Known for its beautiful scenery -- from the Macintosh apple blossoms in the spring to the stunning fall foliage, with mountain streams, wild blueberries, and other produce including locally farmed cheese -- the area has much to offer in every season.
The town has three separate historic districts: the Town Center, Village, and West Village. The historic center retains the distinction of the political center of town, while the Village is and has always been the industrial and commercial center, with historic mills and modern businesses. West Granville Village is home to civic buildings and a school.
While our community was first settled in 1736, it was not incorporated as a town until 1754. Around this time, settlers were entitled to 100 acres of land in return for planting 4 acres of hay and building a house on the land. This led many to settle here, reaching to a peak population of 2,100 in 1810. It was one of the most populous towns in the region. However, many residents then resettled in the west, some forming a town of the same name in Ohio.
Our town contains a number of historic homes and buildings, with three areas designated as historic districts. Throughout the town you can find examples of Federal, Greek Revival, and Georgian architecture.
One of the oldest businesses in the town is the Noble & Cooley Drum Factory. It began in 1854, with the manufacture of snare drums for the Union Army. The company is especially noted for its snare drums even today. They also manufactured toy drums for most of the 20th century.
Each year, on Columbus Day weekend, our town hosts an annual Harvest Fair. This event draws visitors from all over Massachusetts and other parts of New England. Traditionally stretching 1.4 miles along Route 54, vendors of food, handmade goods, craft items, and more line the streets.
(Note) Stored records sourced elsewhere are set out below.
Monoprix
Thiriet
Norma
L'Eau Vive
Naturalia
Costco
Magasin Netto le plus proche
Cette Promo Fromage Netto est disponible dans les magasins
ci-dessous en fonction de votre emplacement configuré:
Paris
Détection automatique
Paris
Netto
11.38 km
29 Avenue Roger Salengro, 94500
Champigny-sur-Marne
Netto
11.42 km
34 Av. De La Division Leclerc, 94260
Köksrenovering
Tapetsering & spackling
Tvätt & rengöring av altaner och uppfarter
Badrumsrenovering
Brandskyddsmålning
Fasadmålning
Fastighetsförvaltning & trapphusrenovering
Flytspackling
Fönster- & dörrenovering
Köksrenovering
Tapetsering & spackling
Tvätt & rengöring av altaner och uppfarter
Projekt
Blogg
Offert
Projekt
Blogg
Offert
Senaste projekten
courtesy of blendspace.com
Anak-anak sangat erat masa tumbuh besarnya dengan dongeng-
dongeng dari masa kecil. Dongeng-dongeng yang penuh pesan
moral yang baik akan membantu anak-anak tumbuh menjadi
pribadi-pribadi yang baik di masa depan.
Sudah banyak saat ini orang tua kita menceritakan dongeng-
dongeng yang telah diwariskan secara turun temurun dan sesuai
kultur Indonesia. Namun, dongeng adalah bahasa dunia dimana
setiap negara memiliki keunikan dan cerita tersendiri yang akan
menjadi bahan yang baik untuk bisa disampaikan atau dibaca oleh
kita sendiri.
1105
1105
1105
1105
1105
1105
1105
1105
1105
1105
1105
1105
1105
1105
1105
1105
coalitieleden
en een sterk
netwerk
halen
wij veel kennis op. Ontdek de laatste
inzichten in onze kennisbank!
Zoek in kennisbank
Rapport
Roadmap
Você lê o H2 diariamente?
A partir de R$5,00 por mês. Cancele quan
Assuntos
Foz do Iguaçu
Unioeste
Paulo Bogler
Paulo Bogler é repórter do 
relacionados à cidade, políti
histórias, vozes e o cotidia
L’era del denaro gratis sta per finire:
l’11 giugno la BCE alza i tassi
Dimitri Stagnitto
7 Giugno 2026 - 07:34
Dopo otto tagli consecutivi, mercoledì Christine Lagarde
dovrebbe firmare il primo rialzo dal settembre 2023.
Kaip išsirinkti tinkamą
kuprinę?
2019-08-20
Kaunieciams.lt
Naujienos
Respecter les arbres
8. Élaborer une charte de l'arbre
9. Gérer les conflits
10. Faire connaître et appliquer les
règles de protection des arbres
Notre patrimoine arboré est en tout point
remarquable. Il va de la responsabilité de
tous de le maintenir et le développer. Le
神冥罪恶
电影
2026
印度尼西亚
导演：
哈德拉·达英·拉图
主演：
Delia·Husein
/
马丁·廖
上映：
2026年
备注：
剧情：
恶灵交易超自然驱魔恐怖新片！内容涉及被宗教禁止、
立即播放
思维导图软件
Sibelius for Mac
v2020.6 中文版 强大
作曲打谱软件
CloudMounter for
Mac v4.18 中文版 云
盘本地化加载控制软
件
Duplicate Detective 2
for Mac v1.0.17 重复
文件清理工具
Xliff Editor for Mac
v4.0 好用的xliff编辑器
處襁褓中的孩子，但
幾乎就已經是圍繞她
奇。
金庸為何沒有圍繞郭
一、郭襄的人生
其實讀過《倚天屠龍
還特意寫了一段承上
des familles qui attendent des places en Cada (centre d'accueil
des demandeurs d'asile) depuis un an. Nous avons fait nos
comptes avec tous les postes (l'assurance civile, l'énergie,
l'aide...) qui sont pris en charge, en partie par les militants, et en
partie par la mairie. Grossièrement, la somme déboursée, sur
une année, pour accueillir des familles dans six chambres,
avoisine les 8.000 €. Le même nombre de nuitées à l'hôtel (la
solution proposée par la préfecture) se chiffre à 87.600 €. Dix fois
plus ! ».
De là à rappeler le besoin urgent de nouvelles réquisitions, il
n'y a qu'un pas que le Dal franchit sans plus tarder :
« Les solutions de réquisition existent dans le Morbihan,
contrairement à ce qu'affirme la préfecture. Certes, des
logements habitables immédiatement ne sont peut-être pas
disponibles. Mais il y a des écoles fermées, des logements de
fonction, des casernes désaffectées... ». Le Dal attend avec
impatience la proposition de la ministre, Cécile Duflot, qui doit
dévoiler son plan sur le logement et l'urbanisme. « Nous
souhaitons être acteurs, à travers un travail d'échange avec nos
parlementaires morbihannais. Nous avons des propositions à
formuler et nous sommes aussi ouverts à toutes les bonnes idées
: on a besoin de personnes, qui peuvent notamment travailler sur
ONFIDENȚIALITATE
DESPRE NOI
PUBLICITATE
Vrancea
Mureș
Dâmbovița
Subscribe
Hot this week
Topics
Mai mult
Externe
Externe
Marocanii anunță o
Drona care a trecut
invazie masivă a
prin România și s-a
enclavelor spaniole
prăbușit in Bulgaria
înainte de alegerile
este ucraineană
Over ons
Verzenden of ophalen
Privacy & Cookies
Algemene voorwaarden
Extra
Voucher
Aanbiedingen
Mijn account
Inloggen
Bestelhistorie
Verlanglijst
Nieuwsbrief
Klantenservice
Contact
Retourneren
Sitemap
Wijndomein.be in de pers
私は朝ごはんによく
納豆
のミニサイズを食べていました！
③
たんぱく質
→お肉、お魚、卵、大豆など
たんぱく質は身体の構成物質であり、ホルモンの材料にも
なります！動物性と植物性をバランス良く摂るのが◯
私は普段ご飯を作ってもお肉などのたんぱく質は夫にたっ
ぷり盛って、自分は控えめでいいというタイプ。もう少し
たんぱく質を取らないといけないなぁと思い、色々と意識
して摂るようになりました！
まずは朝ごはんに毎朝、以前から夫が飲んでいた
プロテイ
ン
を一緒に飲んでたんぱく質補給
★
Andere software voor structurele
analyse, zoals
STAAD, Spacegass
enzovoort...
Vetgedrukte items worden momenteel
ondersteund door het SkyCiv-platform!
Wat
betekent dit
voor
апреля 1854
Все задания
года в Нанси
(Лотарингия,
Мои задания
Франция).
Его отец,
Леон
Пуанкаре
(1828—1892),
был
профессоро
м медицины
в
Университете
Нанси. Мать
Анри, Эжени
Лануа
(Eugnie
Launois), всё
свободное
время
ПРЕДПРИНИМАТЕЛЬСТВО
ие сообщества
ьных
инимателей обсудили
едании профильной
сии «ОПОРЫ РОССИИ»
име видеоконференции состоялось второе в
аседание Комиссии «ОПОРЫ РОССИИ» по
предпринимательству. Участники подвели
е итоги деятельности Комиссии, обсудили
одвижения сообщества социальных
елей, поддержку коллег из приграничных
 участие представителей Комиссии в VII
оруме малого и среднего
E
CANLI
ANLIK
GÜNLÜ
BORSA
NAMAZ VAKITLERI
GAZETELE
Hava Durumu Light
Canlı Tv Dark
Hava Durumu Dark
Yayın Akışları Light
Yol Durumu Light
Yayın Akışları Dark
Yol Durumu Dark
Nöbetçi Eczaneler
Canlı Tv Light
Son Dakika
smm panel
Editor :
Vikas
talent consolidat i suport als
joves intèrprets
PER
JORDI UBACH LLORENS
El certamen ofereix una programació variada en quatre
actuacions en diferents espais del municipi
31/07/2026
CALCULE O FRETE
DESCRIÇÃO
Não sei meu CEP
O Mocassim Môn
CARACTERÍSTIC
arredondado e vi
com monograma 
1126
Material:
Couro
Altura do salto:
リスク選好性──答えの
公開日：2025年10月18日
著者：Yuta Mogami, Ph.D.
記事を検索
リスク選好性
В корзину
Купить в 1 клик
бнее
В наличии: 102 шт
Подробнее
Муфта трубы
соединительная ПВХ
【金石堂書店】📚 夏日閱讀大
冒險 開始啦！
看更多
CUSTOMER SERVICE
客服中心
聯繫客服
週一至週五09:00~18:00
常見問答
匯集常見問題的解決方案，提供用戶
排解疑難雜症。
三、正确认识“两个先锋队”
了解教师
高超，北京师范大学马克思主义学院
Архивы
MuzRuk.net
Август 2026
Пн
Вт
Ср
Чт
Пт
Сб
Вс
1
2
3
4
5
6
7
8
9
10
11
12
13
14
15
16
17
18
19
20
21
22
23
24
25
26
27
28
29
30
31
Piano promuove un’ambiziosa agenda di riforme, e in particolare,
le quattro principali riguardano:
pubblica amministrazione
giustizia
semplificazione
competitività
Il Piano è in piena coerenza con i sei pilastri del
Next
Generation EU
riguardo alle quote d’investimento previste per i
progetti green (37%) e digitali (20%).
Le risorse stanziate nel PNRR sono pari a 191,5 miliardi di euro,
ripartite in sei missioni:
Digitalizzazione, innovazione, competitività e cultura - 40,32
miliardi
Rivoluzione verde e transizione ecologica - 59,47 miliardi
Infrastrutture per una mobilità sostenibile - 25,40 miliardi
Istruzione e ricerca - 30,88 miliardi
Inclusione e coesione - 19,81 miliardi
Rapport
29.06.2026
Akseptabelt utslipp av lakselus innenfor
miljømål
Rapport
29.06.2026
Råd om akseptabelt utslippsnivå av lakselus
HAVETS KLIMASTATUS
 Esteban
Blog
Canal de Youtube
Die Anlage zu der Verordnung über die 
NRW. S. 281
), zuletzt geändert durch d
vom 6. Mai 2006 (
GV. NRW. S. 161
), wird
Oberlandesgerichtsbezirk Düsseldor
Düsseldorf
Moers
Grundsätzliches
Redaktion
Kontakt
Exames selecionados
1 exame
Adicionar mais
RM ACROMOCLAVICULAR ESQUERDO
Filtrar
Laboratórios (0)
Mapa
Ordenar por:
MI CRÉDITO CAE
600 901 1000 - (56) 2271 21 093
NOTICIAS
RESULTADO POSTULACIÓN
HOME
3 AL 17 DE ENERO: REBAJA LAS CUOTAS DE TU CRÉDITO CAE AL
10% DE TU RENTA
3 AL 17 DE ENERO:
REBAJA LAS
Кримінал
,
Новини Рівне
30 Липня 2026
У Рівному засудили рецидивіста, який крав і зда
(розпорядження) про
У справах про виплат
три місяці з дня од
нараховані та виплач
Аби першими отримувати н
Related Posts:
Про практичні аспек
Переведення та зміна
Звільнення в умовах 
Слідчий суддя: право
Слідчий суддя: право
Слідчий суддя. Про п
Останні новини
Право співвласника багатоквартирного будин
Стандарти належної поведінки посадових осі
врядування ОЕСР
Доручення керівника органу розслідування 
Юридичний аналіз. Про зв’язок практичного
As of 2012, the town shortened this route to 0.7 miles, making the fair more easily walkable. The fair takes place both indoors and outdoors, including in many of the historic buildings in the village.
Held each year on Columbus Day weekend, the fair is considered the height of the fall season in New England. With stunning foliage and prime apple picking at the local orchards, the Fair brings visitors into the town to support local businesses and industry.
Granville, Massachusetts is a beautiful example of a historic New England town. With rich history and annual traditions, the town holds onto its charm while moving into the future.